Investors Should Position for a Longer Iran War. What to Do Now

Dow Jones
昨天

The repercussions of the Iran war that began on Feb. 28 might last longer than expected, even if military operations end in a few weeks. This risk isn't fully priced into oil, equities, or options volatility.

Investors must contemplate the potential of violent price fluctuations if the shipping industry fails to quickly return to normal tempos. That could cause the markets to pull back on fears oil prices could surge even more.

Iran has already surprised some military and intelligence strategists by shuttering the Strait of Hormuz, the world's most important oil choke point. It was expected to allow ships to pass because some 80% of Iran's revenue comes from oil sold to China via that shipping lane. The income is vital because Iran's economy is weak, yet Goldman Sachs estimates that reported vessel traffic is down 97%.

So much has happened that it is easy to forget that protests erupted in Iran in late 2025 because of high inflation. In January, college students demonstrated, as did merchants in Tehran's Grand Bazaar. Others have clamored for Reza Pahlavi, the son of the last shah, to return.

Since then, the U.S. and Israel have pre-emptively attacked Iran to eliminate its nuclear ambitions. Iran's leader, Ali Khamemni, was killed in airstrikes. His son succeeded him, and the war shows no sign of abating despite reports that Iran's military command structure was destroyed.

In reaction, shipping companies are rerouting tankers, often via the Cape of Good Hope at the bottom of South Africa. The longer route creates structural challenges in the shipping industry that could take longer to resolve even if the war ends soon.

One of the issues is the unwillingness of executives to expose tankers to drones and mine attacks, even if U.S. and allied military forces assume control of the strait.

Saudi Arabia and United Arab Emirates pipelines bypass the strait, but those volumes are about 10% of the sea lane.

The risk for investors is that the war lasts longer than expected, and that the shipping industry takes even longer to recover.

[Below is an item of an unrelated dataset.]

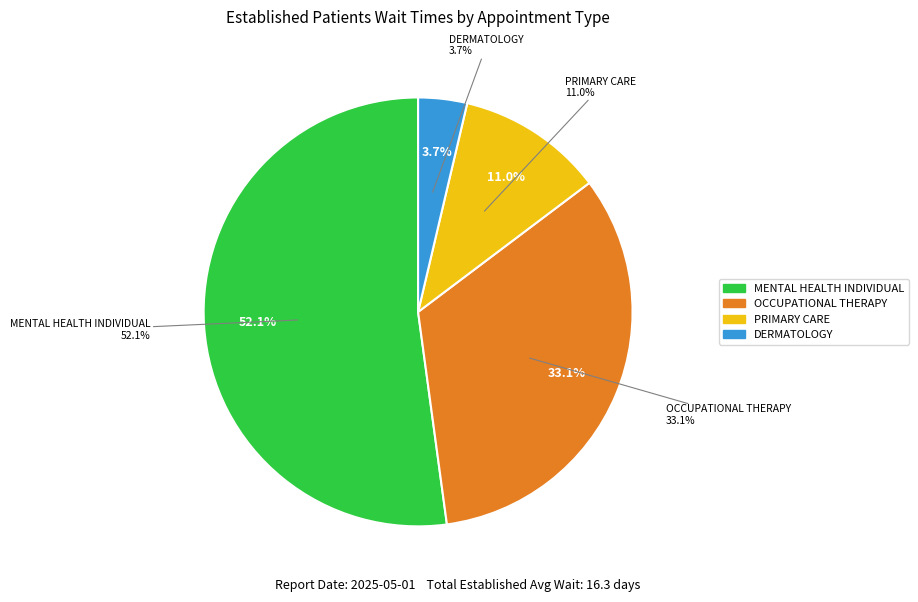

Combined, do OCCUPATIONAL THERAPY and PRIMARY CARE account for over 50%?

No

We have been stress-testing our previous suggestion that investors monetize the conflict to buy desired stocks at lower prices and to plan for a stock rally in six months. Before the war began, we recommended investors hedge against a potential decline with put-option spreads on the State Street SPDR S&P 500 exchange-traded fund, and by selling cash-secured puts to buy stocks on declines. We also recommended positioning for stocks to rally with call-option spreads.

These options strategies remain our preferred way of handling the war, but they were made in anticipation of a quick victory. If we were wrong on the timeline -- and that is a greater risk now -- the recent weakness in financial markets could be an amuse-bouche before a bearish feast.

As often happens when difficulties arise beyond Wall Street's control, investors are crying out for government help. The preferred bromide tends to be lower interest rates. The Federal Reserve's rate-setting committee concludes a two-day meeting on Wednesday that will provide important insight into how the world's most important central bank views the economic impact of the Iran war.

Present conditions cloud the transparency needed for markets to operate smoothly. Every headline could spark a rally or a sharp decline.

We raise that heightened potential for price volatility, even if it is obvious, as a reminder that this is one of those times when it is better to be patient and let information flow into markets before acting.

Yes, you might miss a chance to make money, but it is more important that you have an informational edge to lower the odds of losing it. When the next few moves in the markets are harder to predict, why embrace risk?